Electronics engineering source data
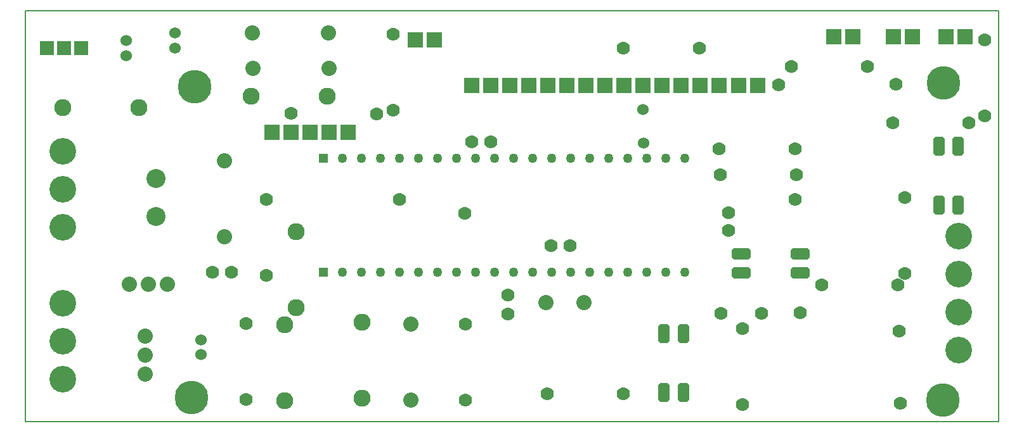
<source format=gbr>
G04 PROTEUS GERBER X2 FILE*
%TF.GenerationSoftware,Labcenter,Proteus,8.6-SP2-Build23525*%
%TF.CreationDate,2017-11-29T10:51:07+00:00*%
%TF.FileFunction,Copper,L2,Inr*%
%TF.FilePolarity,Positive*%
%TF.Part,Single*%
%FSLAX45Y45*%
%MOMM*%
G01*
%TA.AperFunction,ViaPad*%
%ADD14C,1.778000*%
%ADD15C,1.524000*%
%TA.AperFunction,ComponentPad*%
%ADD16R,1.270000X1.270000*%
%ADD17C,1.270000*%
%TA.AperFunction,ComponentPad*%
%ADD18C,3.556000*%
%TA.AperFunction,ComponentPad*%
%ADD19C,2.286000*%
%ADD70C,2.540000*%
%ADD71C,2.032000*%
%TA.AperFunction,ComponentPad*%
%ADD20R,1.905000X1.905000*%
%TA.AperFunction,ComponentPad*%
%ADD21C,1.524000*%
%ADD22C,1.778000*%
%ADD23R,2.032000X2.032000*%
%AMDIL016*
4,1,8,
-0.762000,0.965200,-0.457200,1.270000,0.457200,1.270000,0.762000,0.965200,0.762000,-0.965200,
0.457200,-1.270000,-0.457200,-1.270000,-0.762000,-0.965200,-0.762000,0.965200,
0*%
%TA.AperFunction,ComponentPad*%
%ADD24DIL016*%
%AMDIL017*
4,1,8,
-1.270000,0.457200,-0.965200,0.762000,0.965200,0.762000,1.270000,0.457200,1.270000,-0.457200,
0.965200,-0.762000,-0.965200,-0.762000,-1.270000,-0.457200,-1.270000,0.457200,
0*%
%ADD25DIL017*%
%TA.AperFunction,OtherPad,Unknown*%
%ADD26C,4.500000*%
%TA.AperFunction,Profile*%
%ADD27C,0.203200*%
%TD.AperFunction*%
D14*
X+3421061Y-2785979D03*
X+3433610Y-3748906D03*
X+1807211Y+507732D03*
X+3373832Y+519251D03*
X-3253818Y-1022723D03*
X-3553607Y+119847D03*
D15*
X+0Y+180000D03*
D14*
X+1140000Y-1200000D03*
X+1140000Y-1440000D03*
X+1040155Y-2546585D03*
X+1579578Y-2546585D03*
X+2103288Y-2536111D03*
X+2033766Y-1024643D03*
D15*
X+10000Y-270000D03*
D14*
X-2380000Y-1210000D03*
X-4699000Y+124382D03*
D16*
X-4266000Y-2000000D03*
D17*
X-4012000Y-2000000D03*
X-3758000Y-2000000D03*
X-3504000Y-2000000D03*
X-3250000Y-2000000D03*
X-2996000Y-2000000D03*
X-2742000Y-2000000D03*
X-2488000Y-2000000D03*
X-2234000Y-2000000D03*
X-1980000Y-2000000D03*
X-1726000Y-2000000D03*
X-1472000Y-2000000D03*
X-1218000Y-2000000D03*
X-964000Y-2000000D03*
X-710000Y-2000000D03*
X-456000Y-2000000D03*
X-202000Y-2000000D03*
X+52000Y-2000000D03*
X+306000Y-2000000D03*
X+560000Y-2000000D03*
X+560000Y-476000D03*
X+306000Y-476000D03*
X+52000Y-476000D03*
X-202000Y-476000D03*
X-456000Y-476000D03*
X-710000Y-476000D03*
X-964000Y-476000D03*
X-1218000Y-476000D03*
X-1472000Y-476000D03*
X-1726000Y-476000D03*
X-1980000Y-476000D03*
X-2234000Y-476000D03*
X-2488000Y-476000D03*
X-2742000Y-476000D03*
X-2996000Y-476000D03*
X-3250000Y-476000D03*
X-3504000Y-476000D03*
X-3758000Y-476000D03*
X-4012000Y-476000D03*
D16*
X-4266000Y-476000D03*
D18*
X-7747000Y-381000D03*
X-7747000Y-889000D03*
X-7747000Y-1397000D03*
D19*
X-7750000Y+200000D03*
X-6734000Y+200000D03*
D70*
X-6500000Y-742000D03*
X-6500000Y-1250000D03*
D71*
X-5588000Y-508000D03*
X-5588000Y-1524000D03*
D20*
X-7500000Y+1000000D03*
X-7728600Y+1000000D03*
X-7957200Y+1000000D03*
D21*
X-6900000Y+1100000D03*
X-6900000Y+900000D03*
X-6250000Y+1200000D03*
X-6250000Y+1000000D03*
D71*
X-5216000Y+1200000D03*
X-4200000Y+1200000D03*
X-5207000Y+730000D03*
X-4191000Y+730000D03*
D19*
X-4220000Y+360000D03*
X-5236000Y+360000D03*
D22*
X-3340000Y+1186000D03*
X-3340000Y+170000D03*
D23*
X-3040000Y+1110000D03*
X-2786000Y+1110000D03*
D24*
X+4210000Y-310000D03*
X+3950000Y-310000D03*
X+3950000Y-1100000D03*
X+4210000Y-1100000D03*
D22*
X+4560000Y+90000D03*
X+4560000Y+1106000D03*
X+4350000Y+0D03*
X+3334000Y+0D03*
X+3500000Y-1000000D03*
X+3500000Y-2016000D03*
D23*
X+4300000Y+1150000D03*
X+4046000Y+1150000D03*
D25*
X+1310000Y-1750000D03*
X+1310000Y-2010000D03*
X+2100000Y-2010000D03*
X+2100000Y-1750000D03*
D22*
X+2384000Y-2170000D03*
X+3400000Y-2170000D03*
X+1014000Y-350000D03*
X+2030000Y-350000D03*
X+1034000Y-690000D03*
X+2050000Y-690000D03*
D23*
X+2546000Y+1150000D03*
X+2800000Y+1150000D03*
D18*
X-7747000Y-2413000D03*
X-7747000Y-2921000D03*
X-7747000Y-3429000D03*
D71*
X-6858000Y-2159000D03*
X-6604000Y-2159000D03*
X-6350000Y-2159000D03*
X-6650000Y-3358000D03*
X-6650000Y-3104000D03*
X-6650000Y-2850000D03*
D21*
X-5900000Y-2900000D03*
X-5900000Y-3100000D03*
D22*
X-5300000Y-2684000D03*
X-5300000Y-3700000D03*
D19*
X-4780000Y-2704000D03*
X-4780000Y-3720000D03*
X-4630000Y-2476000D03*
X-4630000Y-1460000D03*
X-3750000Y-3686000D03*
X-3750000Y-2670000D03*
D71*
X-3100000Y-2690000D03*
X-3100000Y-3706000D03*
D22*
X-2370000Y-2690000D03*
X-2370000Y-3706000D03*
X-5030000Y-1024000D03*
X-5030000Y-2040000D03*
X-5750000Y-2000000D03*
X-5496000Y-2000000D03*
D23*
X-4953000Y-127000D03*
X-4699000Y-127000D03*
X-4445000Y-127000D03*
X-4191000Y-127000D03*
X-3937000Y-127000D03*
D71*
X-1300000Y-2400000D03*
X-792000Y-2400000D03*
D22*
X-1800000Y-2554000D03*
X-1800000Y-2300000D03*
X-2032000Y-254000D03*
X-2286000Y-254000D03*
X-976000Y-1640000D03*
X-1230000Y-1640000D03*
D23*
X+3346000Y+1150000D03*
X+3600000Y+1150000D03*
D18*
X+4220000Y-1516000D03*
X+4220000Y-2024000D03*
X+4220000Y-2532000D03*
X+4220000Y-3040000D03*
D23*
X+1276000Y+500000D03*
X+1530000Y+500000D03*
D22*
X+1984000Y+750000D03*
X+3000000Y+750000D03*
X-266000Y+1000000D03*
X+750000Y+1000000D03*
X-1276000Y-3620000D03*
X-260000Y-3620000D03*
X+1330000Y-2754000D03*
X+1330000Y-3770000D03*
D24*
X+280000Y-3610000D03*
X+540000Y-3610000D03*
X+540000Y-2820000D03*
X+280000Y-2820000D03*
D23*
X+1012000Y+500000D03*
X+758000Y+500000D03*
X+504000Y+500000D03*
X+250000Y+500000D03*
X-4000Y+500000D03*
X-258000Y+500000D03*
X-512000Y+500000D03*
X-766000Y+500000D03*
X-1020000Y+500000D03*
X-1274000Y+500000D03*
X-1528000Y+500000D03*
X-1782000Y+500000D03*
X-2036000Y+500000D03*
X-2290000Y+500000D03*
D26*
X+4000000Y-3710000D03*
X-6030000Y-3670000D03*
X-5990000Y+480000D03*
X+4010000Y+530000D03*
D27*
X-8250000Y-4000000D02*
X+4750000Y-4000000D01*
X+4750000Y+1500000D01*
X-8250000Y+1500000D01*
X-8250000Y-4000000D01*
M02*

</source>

--

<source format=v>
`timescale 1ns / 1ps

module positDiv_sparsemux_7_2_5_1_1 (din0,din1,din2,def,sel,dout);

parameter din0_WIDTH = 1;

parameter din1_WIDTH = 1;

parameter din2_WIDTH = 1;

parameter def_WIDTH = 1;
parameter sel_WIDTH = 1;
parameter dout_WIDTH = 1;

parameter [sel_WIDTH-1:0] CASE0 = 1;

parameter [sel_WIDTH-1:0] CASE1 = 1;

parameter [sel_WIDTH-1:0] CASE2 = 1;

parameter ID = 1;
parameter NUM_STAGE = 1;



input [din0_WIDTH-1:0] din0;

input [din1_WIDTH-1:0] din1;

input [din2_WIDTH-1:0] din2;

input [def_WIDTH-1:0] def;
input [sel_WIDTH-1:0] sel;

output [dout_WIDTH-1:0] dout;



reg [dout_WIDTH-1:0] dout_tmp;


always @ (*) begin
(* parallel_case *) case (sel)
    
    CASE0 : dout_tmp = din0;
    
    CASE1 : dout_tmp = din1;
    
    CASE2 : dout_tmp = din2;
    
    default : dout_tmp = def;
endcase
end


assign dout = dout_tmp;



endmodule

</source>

* Directions:
Scan the entries above for the string "input" and copy each line containing it.

* Answer to this exercise:
input [din0_WIDTH-1:0] din0;
input [din1_WIDTH-1:0] din1;
input [din2_WIDTH-1:0] din2;
input [def_WIDTH-1:0] def;
input [sel_WIDTH-1:0] sel;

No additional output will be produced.